Depuis sa création en 1987, le programme Erasmus a permis à deux millions d'étudiants de profiter de la coopération européenne en matière d'enseignement supérieur. 34 pays sont actuellement éligibles à ce programme : les 27 États membres de l'Union européenne, 4 pays participant à l'espace économique européen (Islande, Liechtenstein, Norvège et Suisse) et enfin les pays candidats à l'adhésion, la Croatie, la Macédoine et la Turquie.
En moyenne, chaque année, seuls 15 étudiants d'instituts régionaux de travail social (IRTS) s'envolent pour un pays doté d'un programme Erasmus. «C'est très peu !, reconnaît Jenny Molina, responsable de l'international à l'IRTS de Bretagne. Surtout au regard des autres mobilités internationales : 64 étudiants partent poursuivre leurs études ou suivre un stage dans un pays étranger, hors programme Erasmus. ». Plusieurs raisons à cela.

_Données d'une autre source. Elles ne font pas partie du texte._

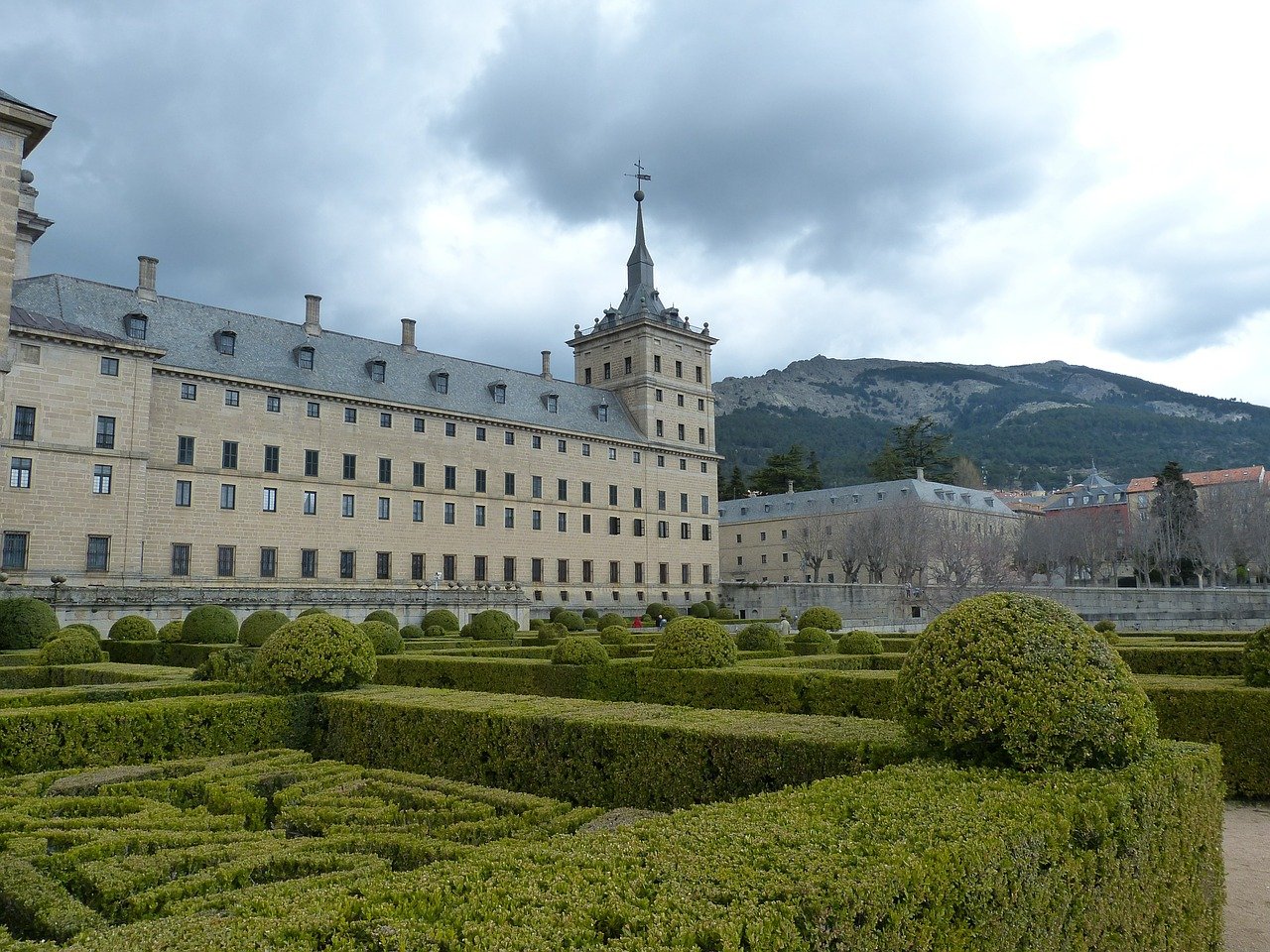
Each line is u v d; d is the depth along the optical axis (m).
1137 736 8.37
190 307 61.25
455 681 23.88
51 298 53.09
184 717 14.00
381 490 67.00
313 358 65.88
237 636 38.38
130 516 51.09
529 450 78.06
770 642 31.61
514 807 10.80
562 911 4.72
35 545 47.47
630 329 91.75
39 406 48.28
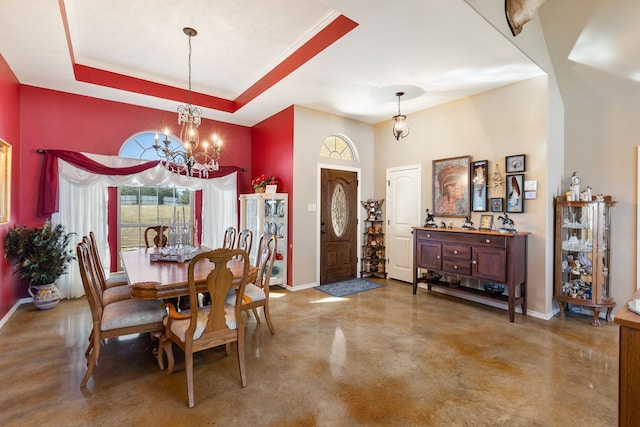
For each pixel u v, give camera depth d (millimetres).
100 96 4211
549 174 3506
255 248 4840
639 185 3297
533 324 3328
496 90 3889
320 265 4984
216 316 2070
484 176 3971
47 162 3859
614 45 3090
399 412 1900
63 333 2996
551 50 3451
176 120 4879
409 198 5012
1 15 2436
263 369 2389
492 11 2553
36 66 3357
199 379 2246
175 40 3238
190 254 3180
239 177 5535
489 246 3570
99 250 4199
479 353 2664
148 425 1770
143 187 4770
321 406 1951
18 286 3760
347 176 5324
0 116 3164
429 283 4305
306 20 2883
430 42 2814
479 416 1869
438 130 4555
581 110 3709
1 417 1818
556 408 1945
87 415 1844
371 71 3428
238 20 2883
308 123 4789
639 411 1277
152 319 2326
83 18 2854
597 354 2648
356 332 3098
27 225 3814
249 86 4441
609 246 3453
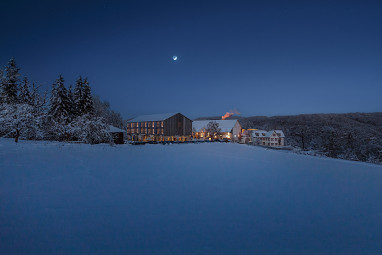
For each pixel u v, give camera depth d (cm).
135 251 360
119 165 1258
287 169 1297
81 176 911
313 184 903
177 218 506
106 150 2177
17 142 2219
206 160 1647
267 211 568
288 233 445
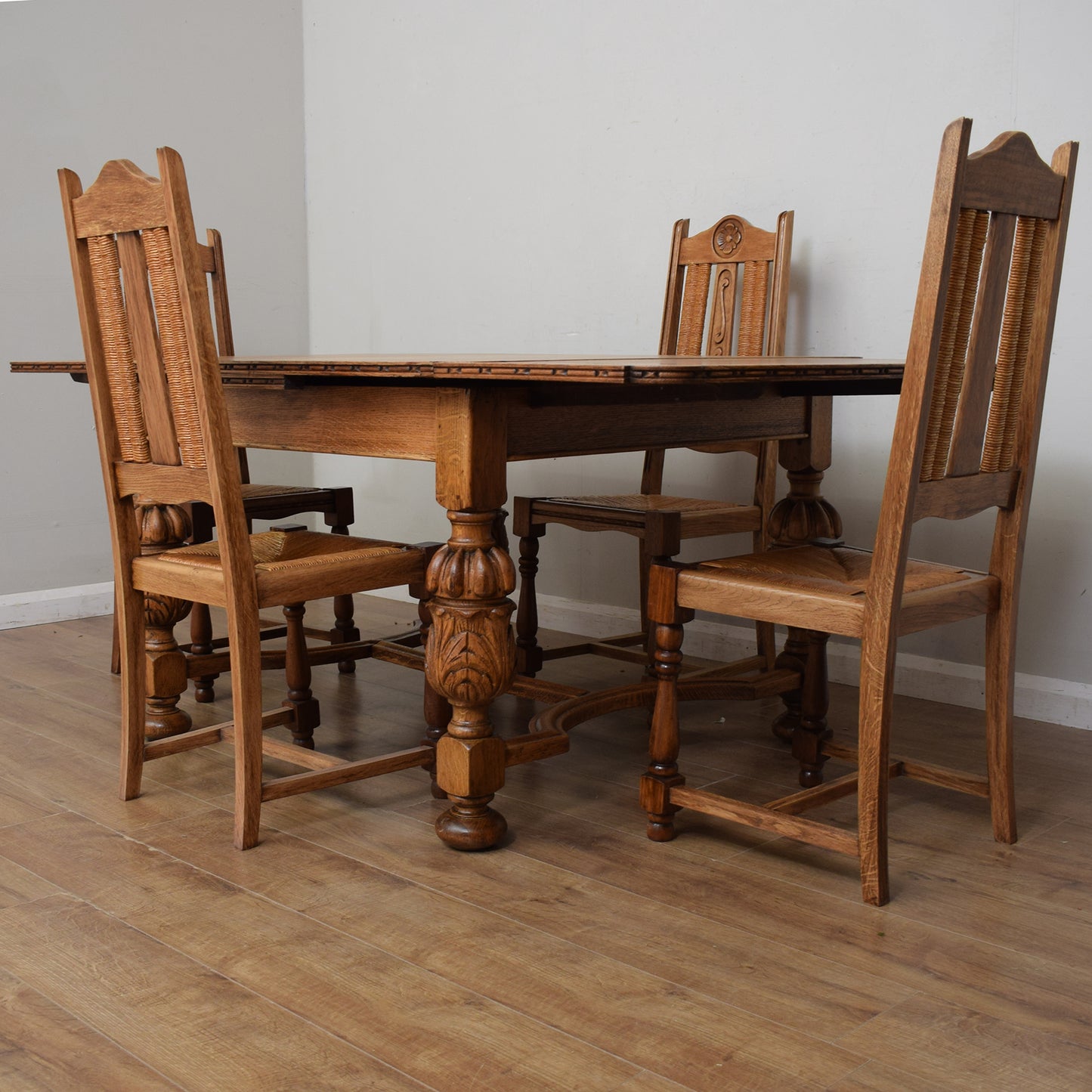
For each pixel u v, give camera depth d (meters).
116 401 1.88
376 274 3.94
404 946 1.48
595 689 2.81
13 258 3.33
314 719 2.28
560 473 3.46
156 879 1.68
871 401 2.77
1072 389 2.47
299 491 2.64
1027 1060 1.24
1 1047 1.25
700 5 2.99
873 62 2.69
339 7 3.90
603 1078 1.20
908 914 1.59
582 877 1.71
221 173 3.87
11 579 3.41
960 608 1.72
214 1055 1.23
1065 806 2.03
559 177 3.36
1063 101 2.42
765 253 2.75
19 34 3.30
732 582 1.71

Tout d'abord, les étudiants français sont particulièrement frileux en matière de langues étrangères. Ils choisissent donc en priorité des destinations francophones (Québec ou certains pays d'Afrique), ces derniers ayant une longue tradition d'accueil d'étudiants en travail social. Ensuite, pas facile de financer un voyage d'études avec la bourse Erasmus très réduite : de 150 euros par mois pour un cycle de cours et 300 euros pour un stage ! Mais peu à peu les choses changent. La plupart des IRTS viennent de signer des chartes Erasmus emboîtant ainsi le pas aux instituts précurseurs – Strasbourg, Rennes et Lille.
Expériences transposables
Intérêt de la démarche pour les employeurs? Une fois en poste, ces anciens étudiants Erasmus peuvent apporter un « plus » à la structure en menant des projets d'échanges ou de partenariats à l'international ou, grâce à leur pratique d'une langue étrangère, en suivant la scolarité de jeunes étrangers placés en institution. Certains se font aussi travailleurs sociaux « traducteurs », par exemple, dans les centres d'hébergement et de réinsertion sociale et les centres d'accueil des demandeurs d'asile accueillant des migrants qui ne parlent pas français.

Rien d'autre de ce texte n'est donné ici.